On the other hand, domestic developments form the basis for sovereignty in infrastructure and technology. The economic impact of implementing AI in a large media agency is difficult to estimate, but based on global experience, the automation of routine tasks can free up 15-30% of journalists' time for analysis and exclusive reporting, while simultaneously increasing the speed of publishing standardized news by five to ten times.
Part III. Conclusions and perspectives for society
3.1 Reversal of agency. What has fundamentally changed
Both discussed phenomena—AI as an employer and AI as an editor—share a common structural feature: a shift in initiative. In the classic model, a human sets a task and the AI executes it. In the new configuration, an AI system independently formulates a demand for human skills in the market, selects the executors, monitors quality, and performs calculations.
A human can transition from the role of the programmer and user to that of an agent in the literal, technical sense of the word. This does not mean a machine uprising in the philosophical sense, as behind every AI agent stands a person or an organization that has set the system's goals and constraints, and there are regulatory frameworks. But the decision-making chain in the world as a whole is lengthening and becoming less transparent for the average participant. A freelancer performing a task according to an agent's instructions may not even know the final goal, which essentially distinguishes this type of employment from any previous forms of the gig economy.

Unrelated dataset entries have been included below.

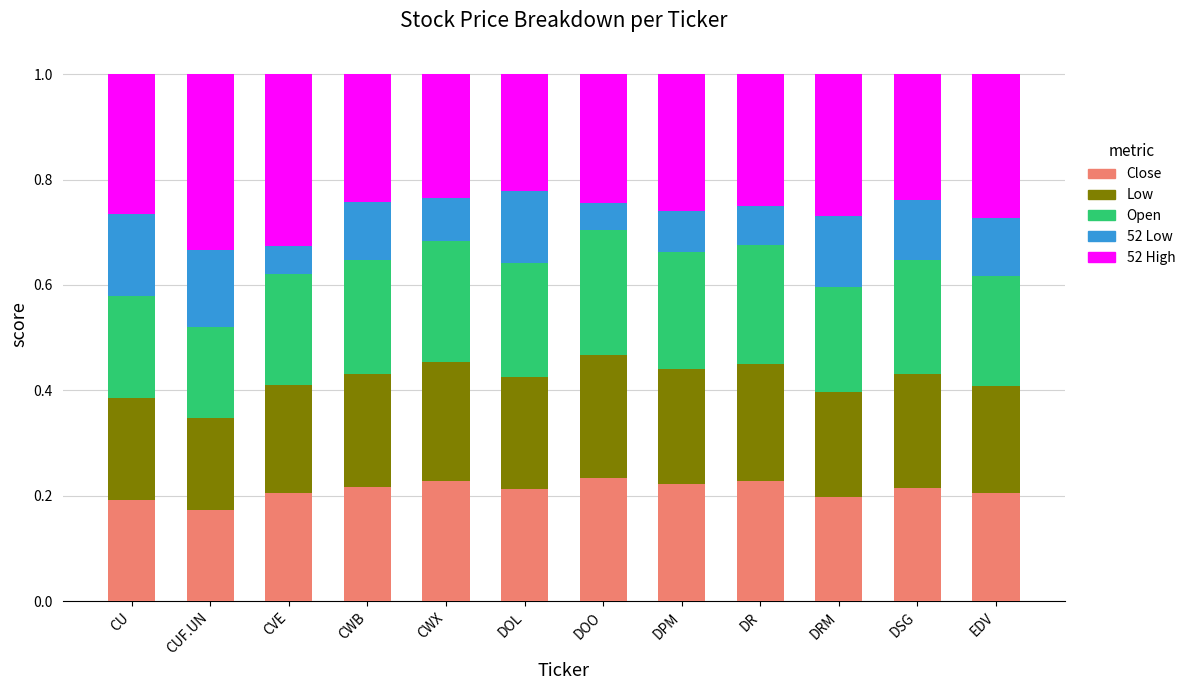

The value of Close at DRM is 0.2. True or false?

True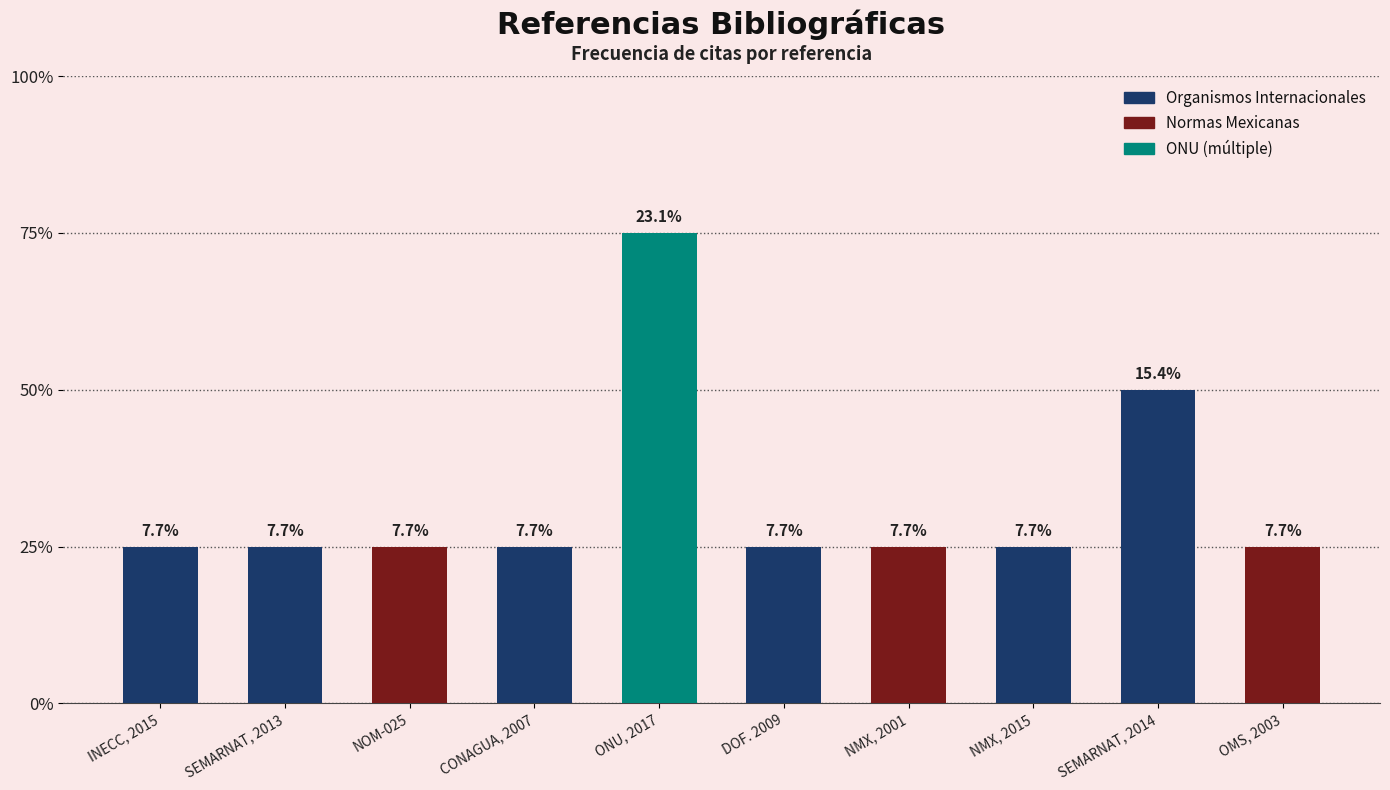

Reading right to left, what are all the values shown in this chart?

1	2	1	1	1	3	1	1	1	1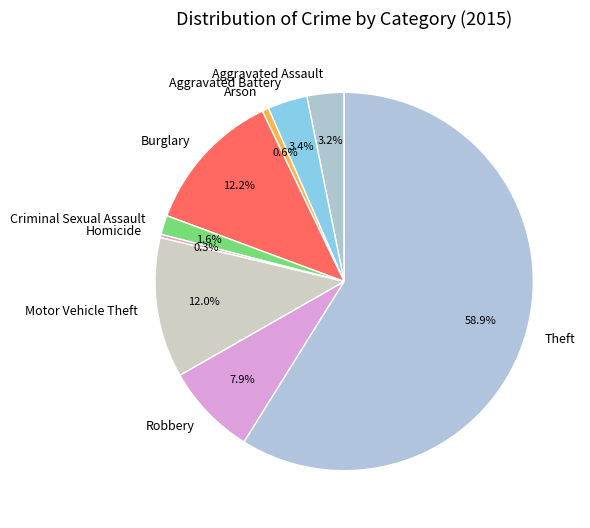

Combined, what portion of the pie is Robbery and Burglary?

20.1%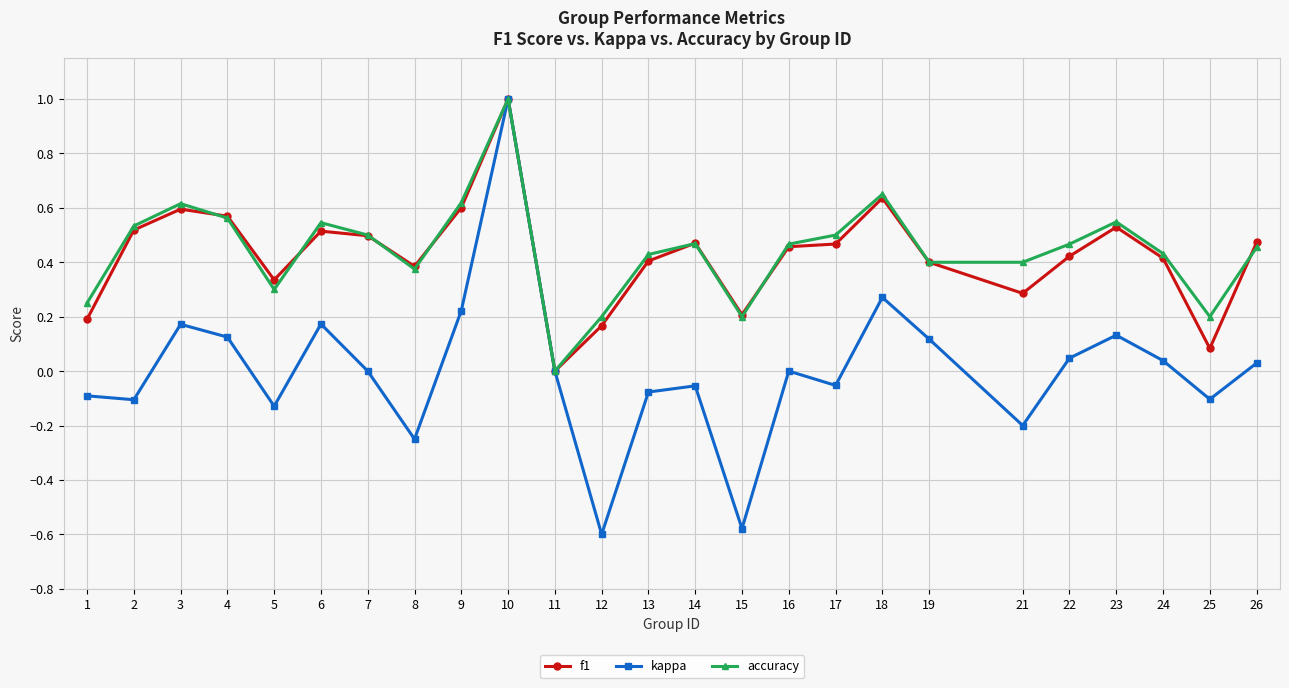

Between 3 and 12, which series saw the biggest shift?

kappa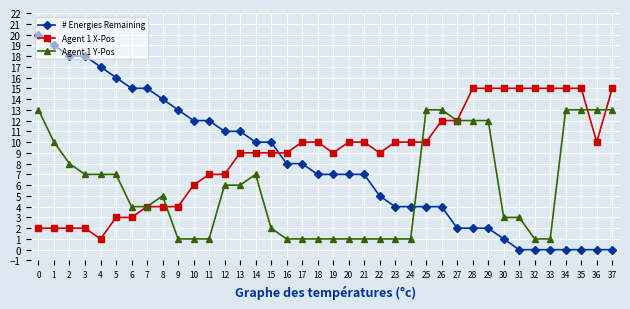

How many lines are shown in the chart?

3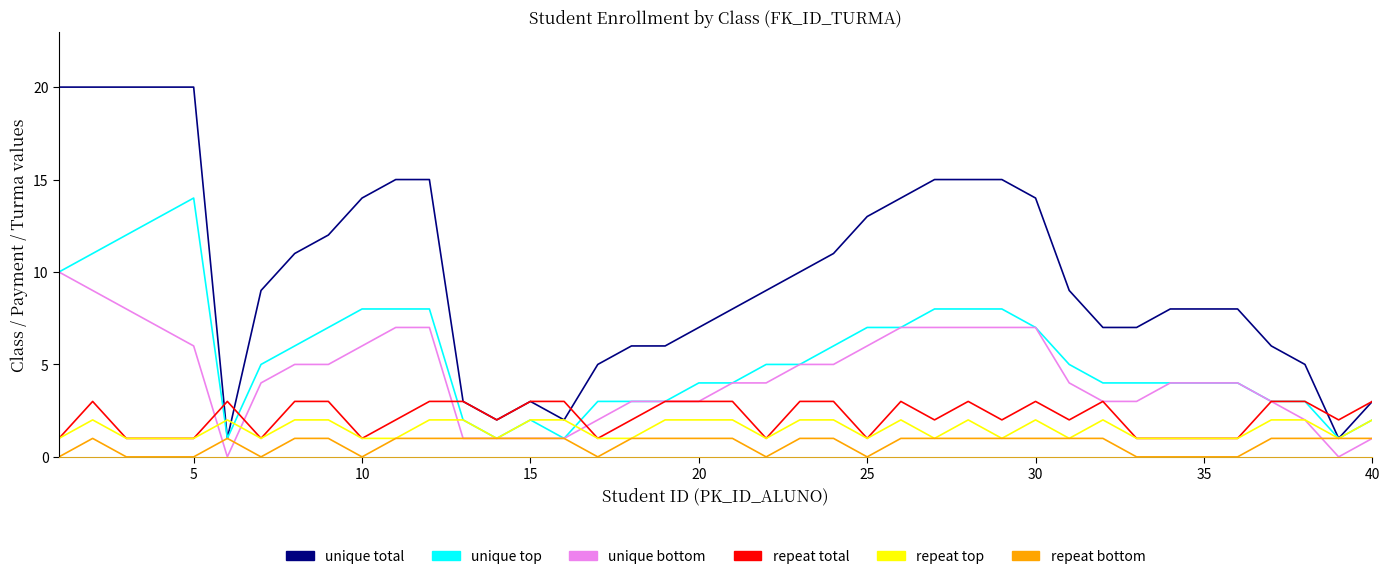

True or false: repeat bottom and repeat total cross at least once.

False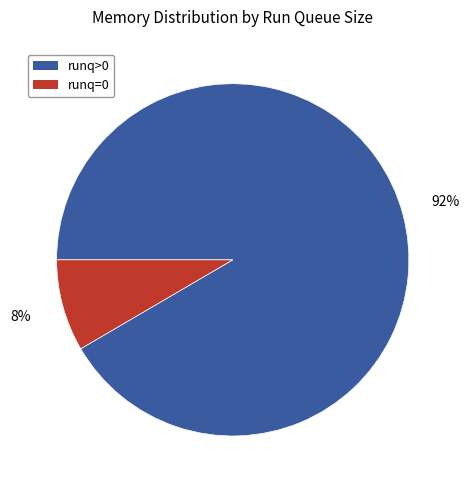

Is there any slice that represents more than half of the pie?

Yes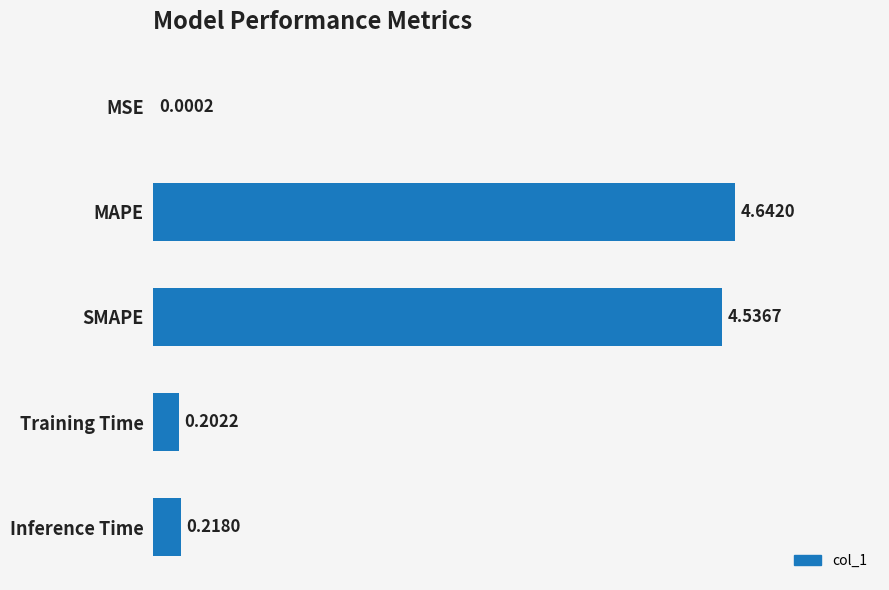

Does the chart contain stacked bars?

No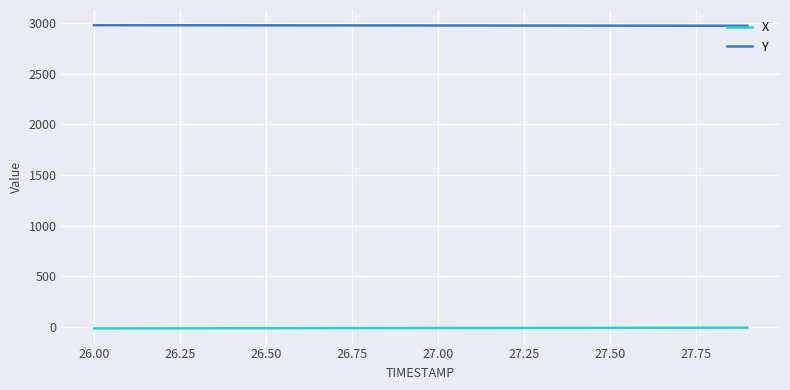

True or false: X and Y cross at least once.

False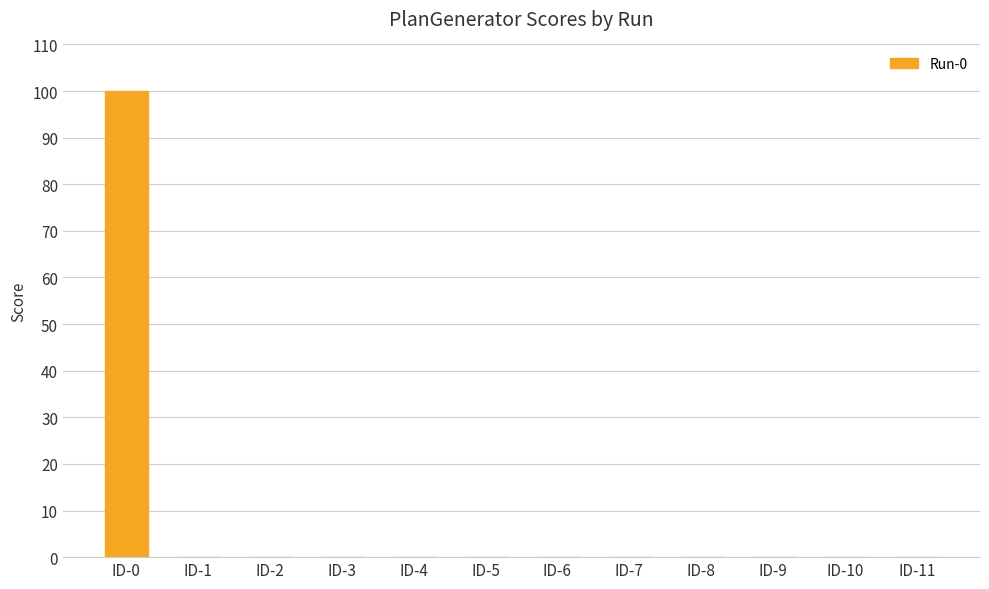

The value at ID-1 is 0. True or false?

True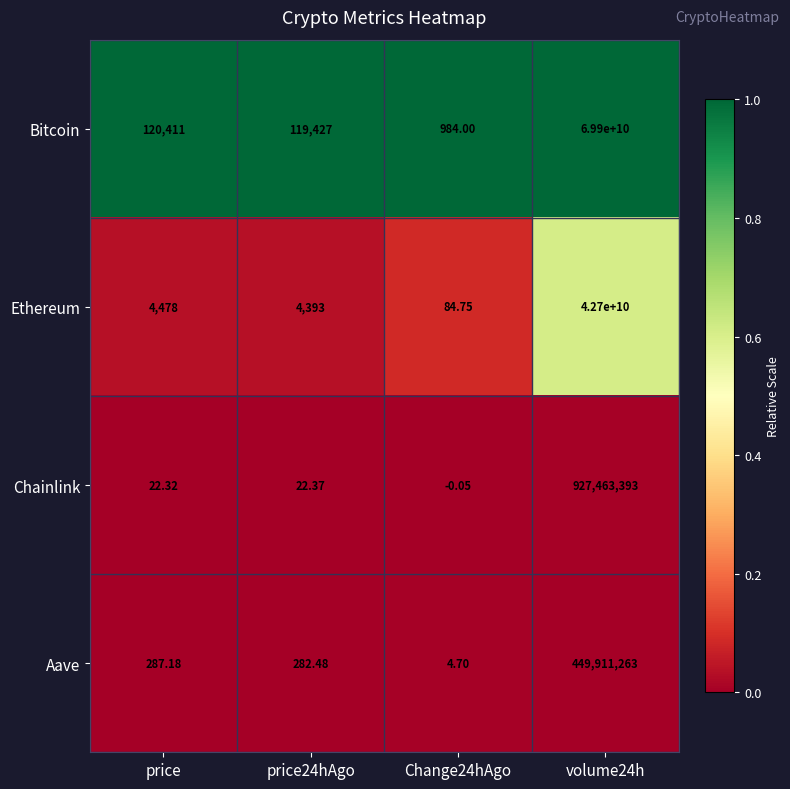

Which series changed the most between price and price24hAgo?

Bitcoin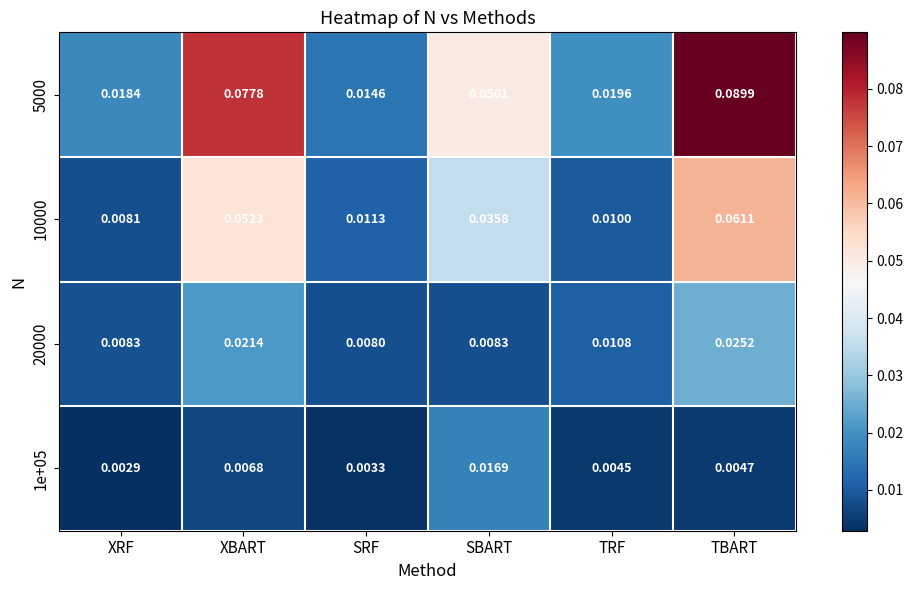

Where is 20000 nearest to the value 0?

SRF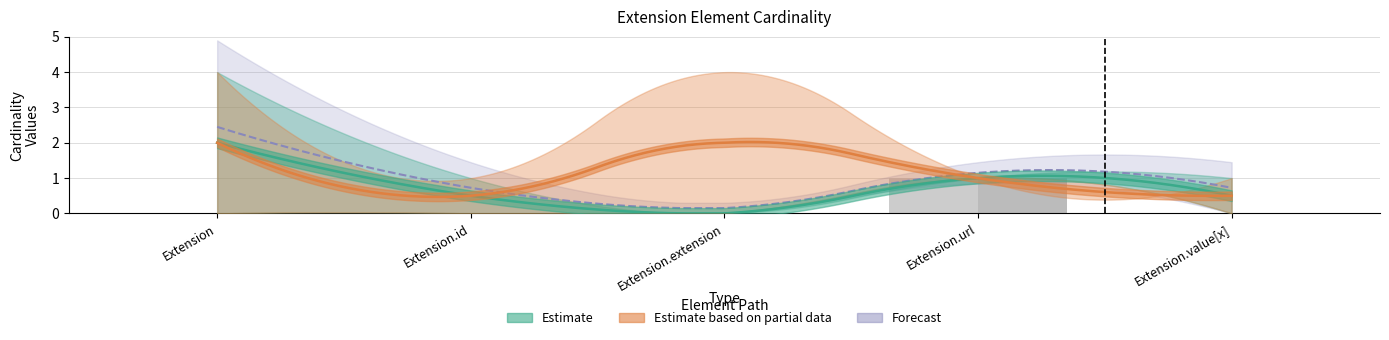

The value of Min at Extension.value[x] is -1. True or false?

False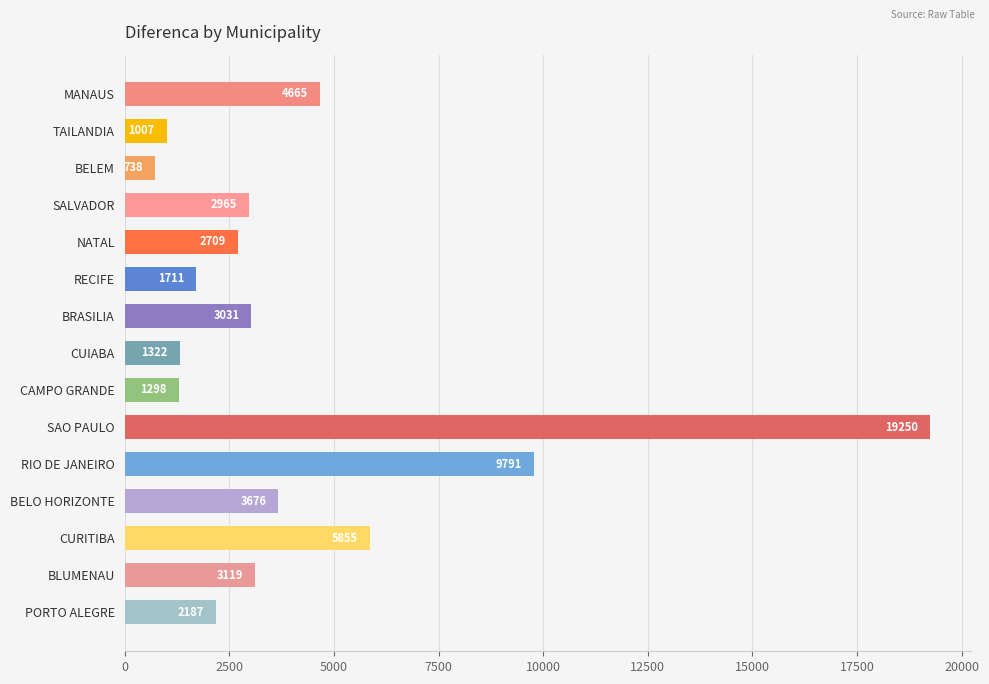

How many categories are shown in the chart?

15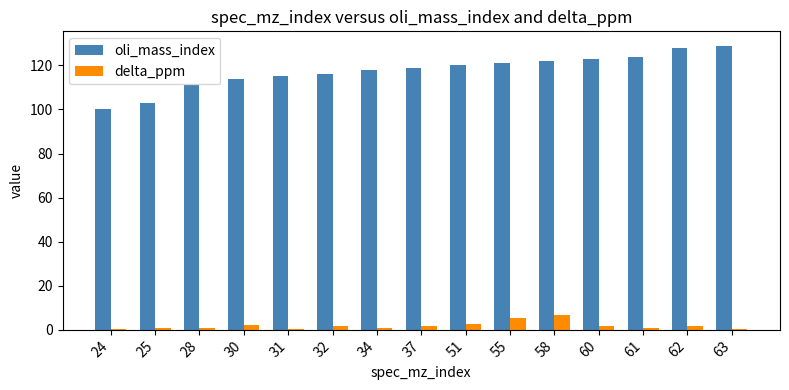

Is it true that delta_ppm equals 1.5 at 32?

True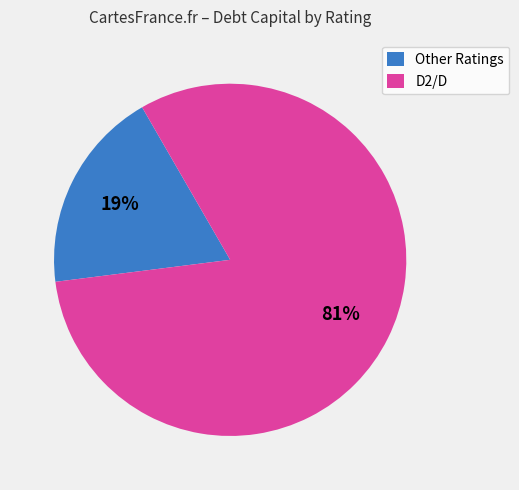

Which category has the smallest portion of the pie?

Other Ratings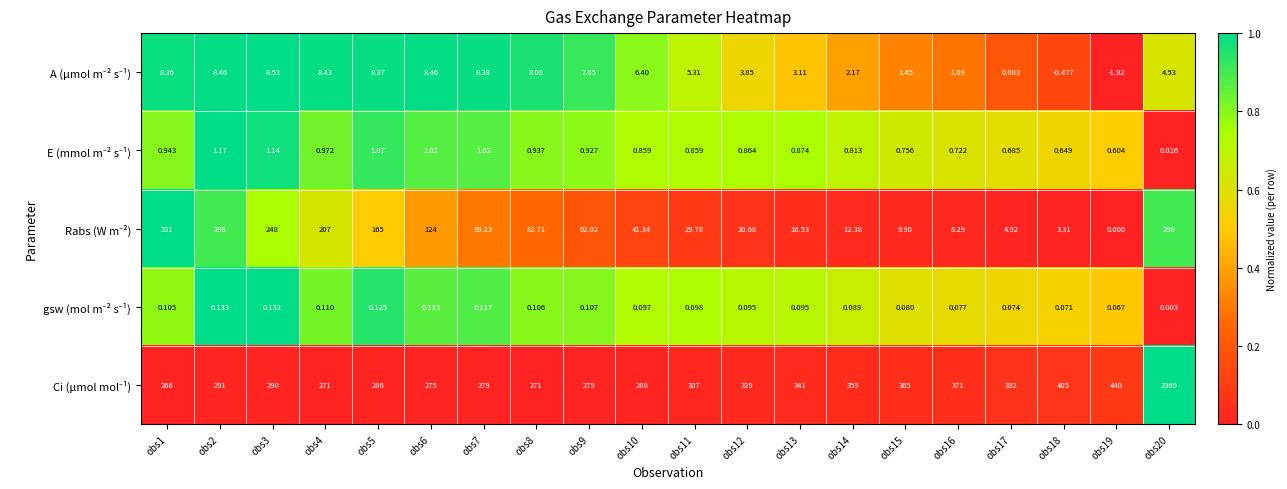

Which series changed the most between obs6 and obs9?

Rabs (W m⁻²)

3.2 Three scenarios on the horizon for 2030
A scenario of active automation. AI agents create a new, previously non-existent market for micro-tasks, expanding employment and shaping the "long tail" of the service economy. The media industry, having adopted AI as a tool, relieves journalists of routine tasks and improves the quality of analytical data. Scenario of regulation.
Agents are required to disclose task objectives to executors, and employment through an AI intermediary receives the status of employment. This is the most likely path for global jurisdictions—slow but steady, and without excluding elements of the first.
3.3 Practical conclusions
Regulators and legislators are prioritizing the development of "assignment transparency" standards: an agent working on behalf of an AI agent must have the right to know the final purpose and the identity of the principal. At the same time, the necessary standards for the attribution of AI-based content in the media are being developed—analogous to advertisement labeling, but for synthetically produced materials.
For media organizations, including Russian ones, the window of opportunity is already open. The example of the Financial Times demonstrates that partnerships formed early secure a place in the development cycle where future standards are shaped.
For citizens and workers in the economy, where AI agents increasingly act as employers, a key competency is the ability to verify the source of a task and understand the structure of the system in which a person operates. History knows several moments where tools began to "pay" people: from the emergence of financial markets to algorithmic trading.
Each time, society passed through a phase of disorientation followed by adaptation. The current transition is deeper because, for the first time, a tool not only produces income but also formulates tasks, evaluates people and makes operational decisions. How quickly we develop institutions corresponding to this reality is not only a technological but also a social and cultural issue. History is being written right now—including the lines of code.